* _Exercise description_: Rewrite the data below with every "Environment" changed to "Stage" and everything else left as it is, omitting the pictures.
####
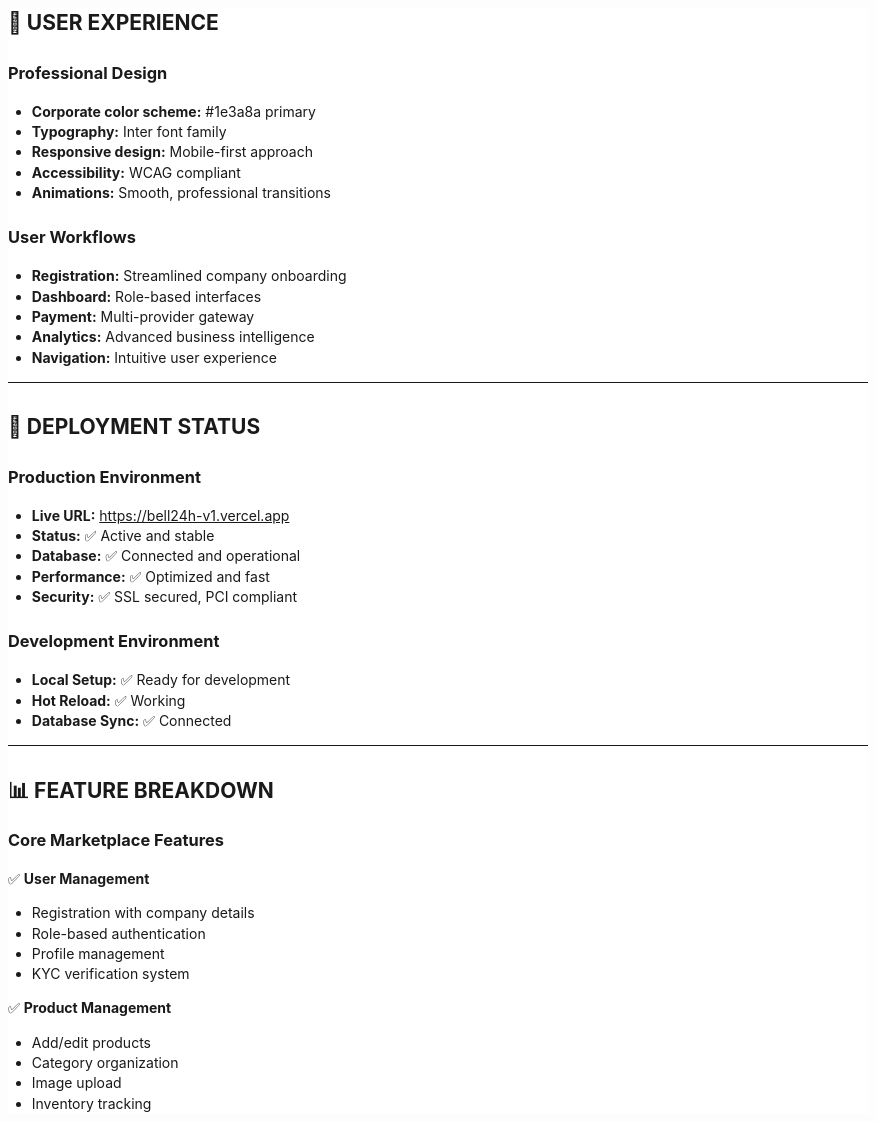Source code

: ## 🎨 USER EXPERIENCE

### Professional Design

- **Corporate color scheme:** #1e3a8a primary
- **Typography:** Inter font family
- **Responsive design:** Mobile-first approach
- **Accessibility:** WCAG compliant
- **Animations:** Smooth, professional transitions

### User Workflows

- **Registration:** Streamlined company onboarding
- **Dashboard:** Role-based interfaces
- **Payment:** Multi-provider gateway
- **Analytics:** Advanced business intelligence
- **Navigation:** Intuitive user experience

---

## 🔧 DEPLOYMENT STATUS

### Production Environment

- **Live URL:** https://bell24h-v1.vercel.app
- **Status:** ✅ Active and stable
- **Database:** ✅ Connected and operational
- **Performance:** ✅ Optimized and fast
- **Security:** ✅ SSL secured, PCI compliant

### Development Environment

- **Local Setup:** ✅ Ready for development
- **Hot Reload:** ✅ Working
- **Database Sync:** ✅ Connected

---

## 📊 FEATURE BREAKDOWN

### Core Marketplace Features

✅ **User Management**

- Registration with company details
- Role-based authentication
- Profile management
- KYC verification system

✅ **Product Management**

- Add/edit products
- Category organization
- Image upload
- Inventory tracking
####
* _Solution below_:
Source code

: ## 🎨 USER EXPERIENCE

### Professional Design

- **Corporate color scheme:** #1e3a8a primary
- **Typography:** Inter font family
- **Responsive design:** Mobile-first approach
- **Accessibility:** WCAG compliant
- **Animations:** Smooth, professional transitions

### User Workflows

- **Registration:** Streamlined company onboarding
- **Dashboard:** Role-based interfaces
- **Payment:** Multi-provider gateway
- **Analytics:** Advanced business intelligence
- **Navigation:** Intuitive user experience

---

## 🔧 DEPLOYMENT STATUS

### Production Stage

- **Live URL:** https://bell24h-v1.vercel.app
- **Status:** ✅ Active and stable
- **Database:** ✅ Connected and operational
- **Performance:** ✅ Optimized and fast
- **Security:** ✅ SSL secured, PCI compliant

### Development Stage

- **Local Setup:** ✅ Ready for development
- **Hot Reload:** ✅ Working
- **Database Sync:** ✅ Connected

---

## 📊 FEATURE BREAKDOWN

### Core Marketplace Features

✅ **User Management**

- Registration with company details
- Role-based authentication
- Profile management
- KYC verification system

✅ **Product Management**

- Add/edit products
- Category organization
- Image upload
- Inventory tracking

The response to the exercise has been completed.